**Task requirements**
Write out, word for word, the part of the network processor blog that begins with "Xelerated Xpress" and ends after "switches and routers.".

**Selected text**
-=-=-=-=-
Xelerated Xpress

Insight on Carrier Ethernet and Beyond

Busy Times

Today marked a major milestone for Xelerated as we announced the availability of samples of the HX network processor. The chip is back from manufacturing, and it is running at full speed in the lab. Samples are also with customers at this point, and the whole company is going full steam ahead to support our customers in the design of next generation Carrier Ethernet switches and routers.

Over the next few months, we are planning a series of events to demonstrate the HX network processor’s wirespeed capabilities. Stay tuned for more news and information on 100 Gbit/s wirespeed network processing.

Update:  Some online links to the news coverage on this story -

by Per Lembre on Jun. 30th, 2010

| Comment

When There Is a Special Purpose

Network processors are very flexible. They can be programmed for any type of data plane services. Every customer project is unique; all organizations want to compete with features and functionality as they continue to come up with new, innovative ways to make the most out of NPU silicon.

Still, there are limitations to what network processors can do. They are developed for a special-purpose; to process packets very efficiently. What they do, they do very well. But if you want to accomplish anything other than process packets, you will need another type of processor. General-purpose multicore processors would be the choice. But can’t they be used for packet processing as well?

For a deep-dive to this subject, I recommend reading Håkan Zeffer’s and my recent article in Electronic Design. We compare the differences between the special-purpose dataflow architecture, which is found in all Xelerated NPUs, and general-purpose multicore architectures that are popular in today’s server architectures. Both have their merits, and a comparison should be made for the target application. When looking to the architectures, you can start to calculate how efficient the different approaches are for different types of applications. I hope you find the conclusions interesting.

by Per Lembre on May. 28th, 2010

| Comment

Multi-core Disappointment – Here We Go Again

It is time this industry learns from historic mistakes. If not, we may spend huge amounts in engineering efforts only to discover the path taken is a dead end.  I read a recent article by Simon Stanley of Light Reading, and in it his research indicates that multi-core processors are being evaluated from applications in the network processing field. I don’t see this trend when talking to the major network equipment vendors, and this might be  because they also remember what multi-core processors couldn’t deliver ten years ago.

Those who are seriously evaluating multi-core architectures for packet processing should be prepared for some surprises. Again. The same evolution happened several times before with separate processors brought together in a multi-processor architecture on the same die to scale processing performance.  Have people already forgot about why previous multi-core proposals for packet processing did not fly?
-=-=-=-=-
Dataset items:
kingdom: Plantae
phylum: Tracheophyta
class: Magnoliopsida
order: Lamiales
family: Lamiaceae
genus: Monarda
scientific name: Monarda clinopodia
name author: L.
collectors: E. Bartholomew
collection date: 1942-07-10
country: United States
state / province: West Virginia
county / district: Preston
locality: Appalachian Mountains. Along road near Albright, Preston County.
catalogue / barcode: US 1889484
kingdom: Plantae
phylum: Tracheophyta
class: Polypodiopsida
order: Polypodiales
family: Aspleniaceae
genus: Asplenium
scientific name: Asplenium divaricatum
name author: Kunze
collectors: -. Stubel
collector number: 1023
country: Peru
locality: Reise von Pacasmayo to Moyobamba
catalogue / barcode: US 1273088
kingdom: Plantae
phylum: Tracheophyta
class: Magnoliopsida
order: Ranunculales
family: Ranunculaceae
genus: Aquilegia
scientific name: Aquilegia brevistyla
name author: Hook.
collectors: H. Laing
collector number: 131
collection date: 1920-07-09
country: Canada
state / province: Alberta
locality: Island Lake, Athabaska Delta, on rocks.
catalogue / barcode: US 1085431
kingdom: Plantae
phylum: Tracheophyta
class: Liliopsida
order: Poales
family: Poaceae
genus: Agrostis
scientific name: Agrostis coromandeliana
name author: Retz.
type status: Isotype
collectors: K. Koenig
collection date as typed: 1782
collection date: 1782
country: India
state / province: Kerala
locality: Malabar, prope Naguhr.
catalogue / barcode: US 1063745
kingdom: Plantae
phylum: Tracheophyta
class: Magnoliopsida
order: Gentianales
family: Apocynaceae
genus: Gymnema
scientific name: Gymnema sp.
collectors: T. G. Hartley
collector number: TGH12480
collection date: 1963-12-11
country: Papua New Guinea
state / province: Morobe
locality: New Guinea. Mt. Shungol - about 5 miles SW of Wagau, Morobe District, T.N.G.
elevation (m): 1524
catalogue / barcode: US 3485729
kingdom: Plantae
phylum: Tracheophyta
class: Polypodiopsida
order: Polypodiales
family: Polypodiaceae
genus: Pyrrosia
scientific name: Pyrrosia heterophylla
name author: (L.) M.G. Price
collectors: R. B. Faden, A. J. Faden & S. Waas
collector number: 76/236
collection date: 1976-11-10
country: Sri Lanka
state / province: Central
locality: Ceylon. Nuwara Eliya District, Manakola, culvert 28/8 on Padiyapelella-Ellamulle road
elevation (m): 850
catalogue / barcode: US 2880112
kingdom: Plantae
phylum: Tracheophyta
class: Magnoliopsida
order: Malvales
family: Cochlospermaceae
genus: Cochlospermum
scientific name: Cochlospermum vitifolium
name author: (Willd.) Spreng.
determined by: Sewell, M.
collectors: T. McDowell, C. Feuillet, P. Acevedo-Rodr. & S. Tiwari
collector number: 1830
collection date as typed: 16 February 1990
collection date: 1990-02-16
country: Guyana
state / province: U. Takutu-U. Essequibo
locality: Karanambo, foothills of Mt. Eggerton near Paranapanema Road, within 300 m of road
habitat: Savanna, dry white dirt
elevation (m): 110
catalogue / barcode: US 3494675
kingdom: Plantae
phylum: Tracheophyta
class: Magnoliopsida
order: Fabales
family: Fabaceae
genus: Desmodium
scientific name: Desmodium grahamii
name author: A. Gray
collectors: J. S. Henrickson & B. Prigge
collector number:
-=-=-=-=-
**Complete answer**
Xelerated Xpress

Insight on Carrier Ethernet and Beyond

Busy Times

Today marked a major milestone for Xelerated as we announced the availability of samples of the HX network processor. The chip is back from manufacturing, and it is running at full speed in the lab. Samples are also with customers at this point, and the whole company is going full steam ahead to support our customers in the design of next generation Carrier Ethernet switches and routers.